Others receiving votes: Livingstone (5-5, 3-4) 10.

The top four Division II teams are separated by just 14 points, the tightest cluster anywhere in either poll. The SIAC placed six teams in the top 10 to the CIAA’s four, and one voter gave a first-place nod to Tuskegee, which went 4-7 a year ago under the weight of one of the sport’s most demanding schedules.

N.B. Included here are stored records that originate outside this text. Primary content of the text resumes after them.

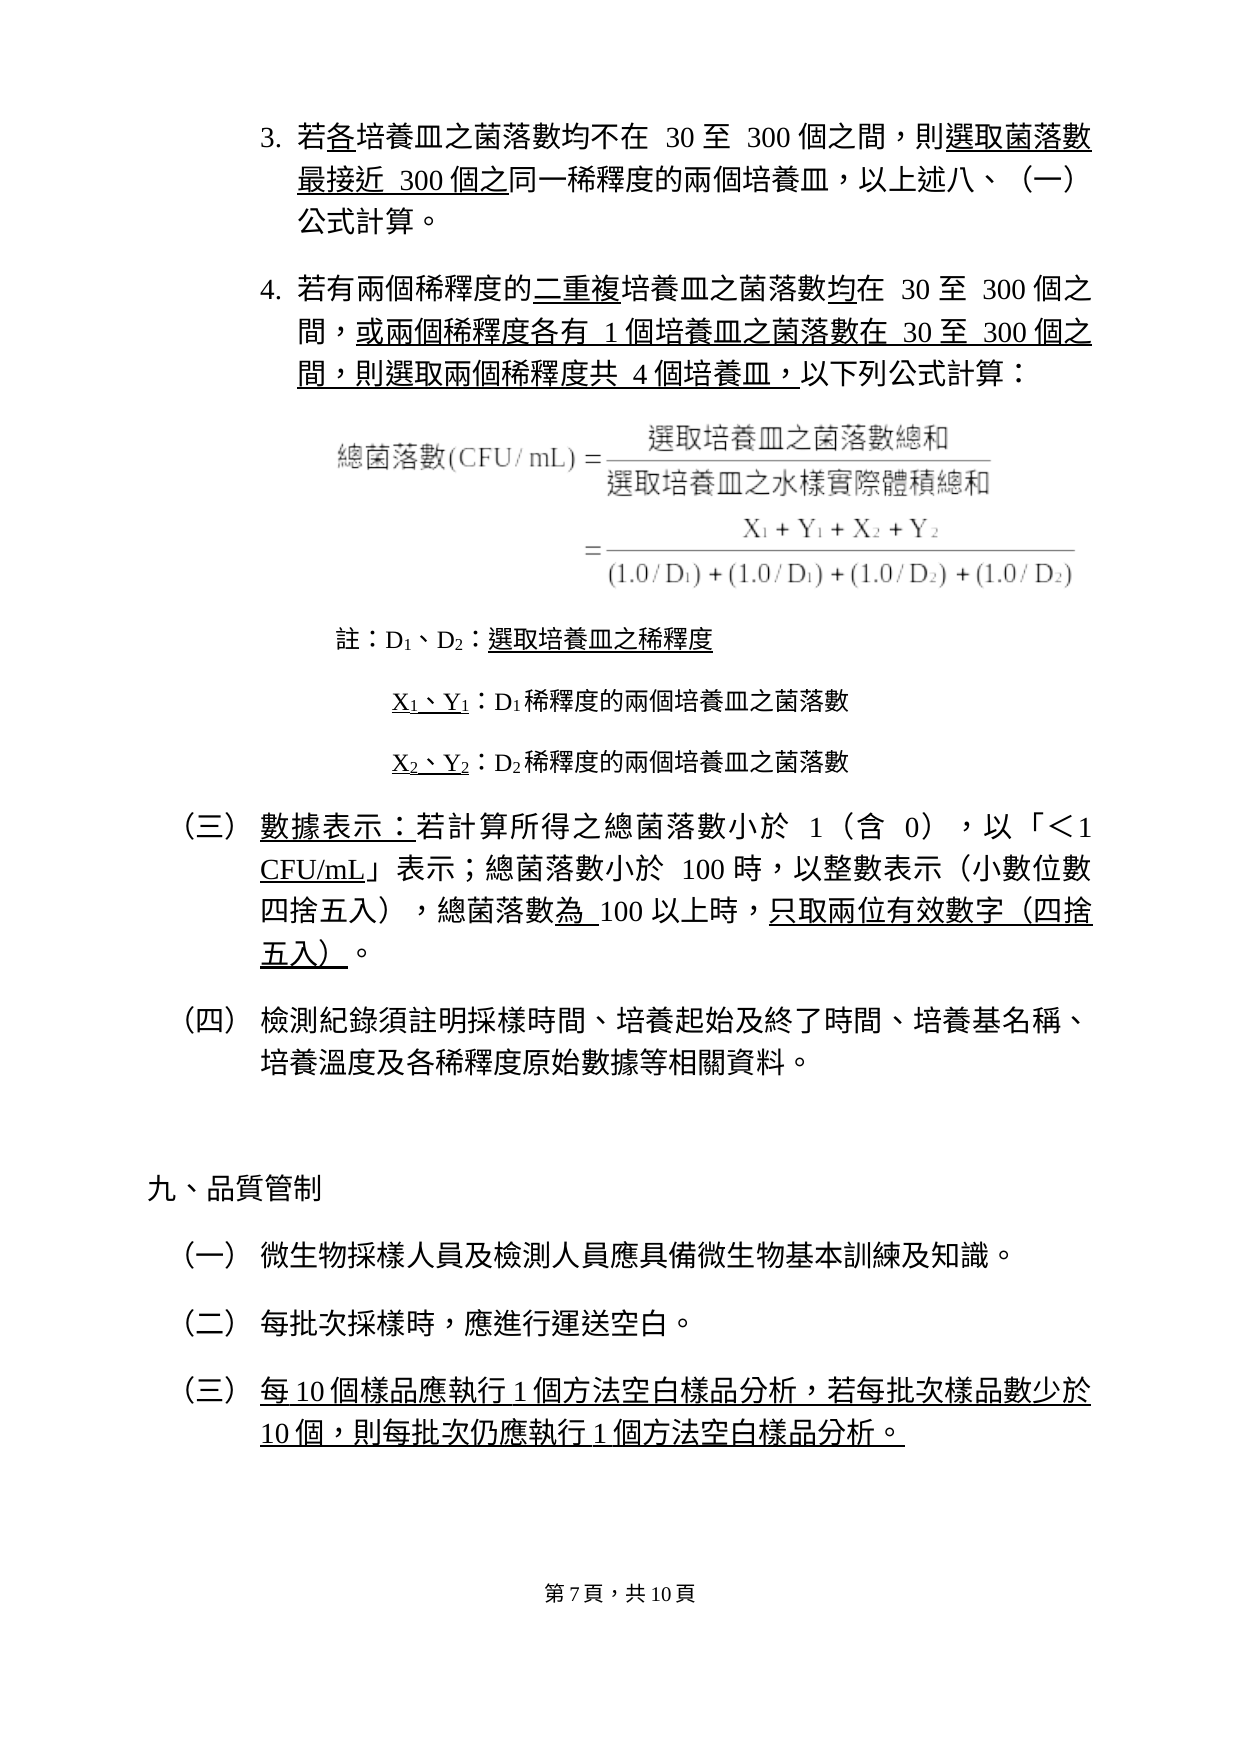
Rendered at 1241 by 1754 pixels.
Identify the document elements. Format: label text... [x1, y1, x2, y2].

subtitle 九、品質管制 [148, 1166, 1092, 1208]
text X1、Y1：D1稀釋度的兩個培養皿之菌落數 [391, 681, 1092, 717]
text （四） 檢測紀錄須註明採樣時間、培養起始及終了時間、培養基名稱、培養溫度及各稀釋度原始數據等相關資料。 [166, 998, 1092, 1082]
text X2、Y2：D2稀釋度的兩個培養皿之菌落數 [391, 742, 1092, 778]
text （三） 數據表示：若計算所得之總菌落數小於 1（含 0），以「＜1 CFU/mL」表示；總菌落數小於 100 時，以整數表示（小數位數四捨五入），總菌落數為 100 以上時，只取兩位有效數字（四捨五入）。 [166, 803, 1092, 973]
text （一） 微生物採樣人員及檢測人員應具備微生物基本訓練及知識。 [166, 1233, 1092, 1275]
text 4. 若有兩個稀釋度的二重複培養皿之菌落數均在 30 至 300 個之間，或兩個稀釋度各有 1 個培養皿之菌落數在 30 至 300 個之間，則選取兩個稀釋度共 4 個培養皿，以下列公式計算： [260, 266, 1092, 393]
text 註：D1、D2：選取培養皿之稀釋度 [335, 620, 1092, 656]
text 3. 若各培養皿之菌落數均不在 30 至 300 個之間，則選取菌落數最接近 300 個之同一稀釋度的兩個培養皿，以上述八、（一）公式計算。 [260, 114, 1092, 241]
text （二） 每批次採樣時，應進行運送空白。 [166, 1300, 1092, 1343]
text （三） 每10個樣品應執行1個方法空白樣品分析，若每批次樣品數少於10個，則每批次仍應執行1個方法空白樣品分析。 [166, 1368, 1092, 1452]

Why a Unified Poll Matters

HBCU football has never lacked for rankings, but it has lacked one that all four conferences stand behind. A single sanctioned poll gives the national championship conversation a shared reference point from July through the postseason, in both divisions, and the weekly cadence should keep Division II programs in the national conversation rather than treating them as an afterthought.

The programs at the top of these polls are ones we track closely. Our 2024-25 athletics revenue and expense dashboards cover every Division I program in the FCS poll, and our conference economics dashboard breaks down how the MEAC and SWAC distribute the revenue that fuels this rivalry.

How the Voters Compare to the Model

The BCFP’s preseason ballot also gives us a chance to check the voters against the math. Last season, our Data Driven HBCU Top-5 ranked all 21 Division I HBCU football programs each week using a five-factor model built on schedule strength, head-to-head results, quality wins, adjusted winning percentage, and point differential.

The final 2025 rankings and the BCFP’s preseason top four are identical: South Carolina State, Prairie View A&M, Jackson State, and Alabama State, in that order. The only difference in the top five is at the last spot, where our model placed Delaware State fifth, and North Carolina Central sixth, and the BCFP voters flipped them.

The Data Driven HBCU Top-5 returns for the 2026 season in August, so readers will be able to follow both views of the race all fall: what the coaches and media see on the BCFP ballot, and what the model says the results actually support. The on-field race starts in late August. The first regular-season edition of each poll will tell us how quickly the preseason consensus holds up.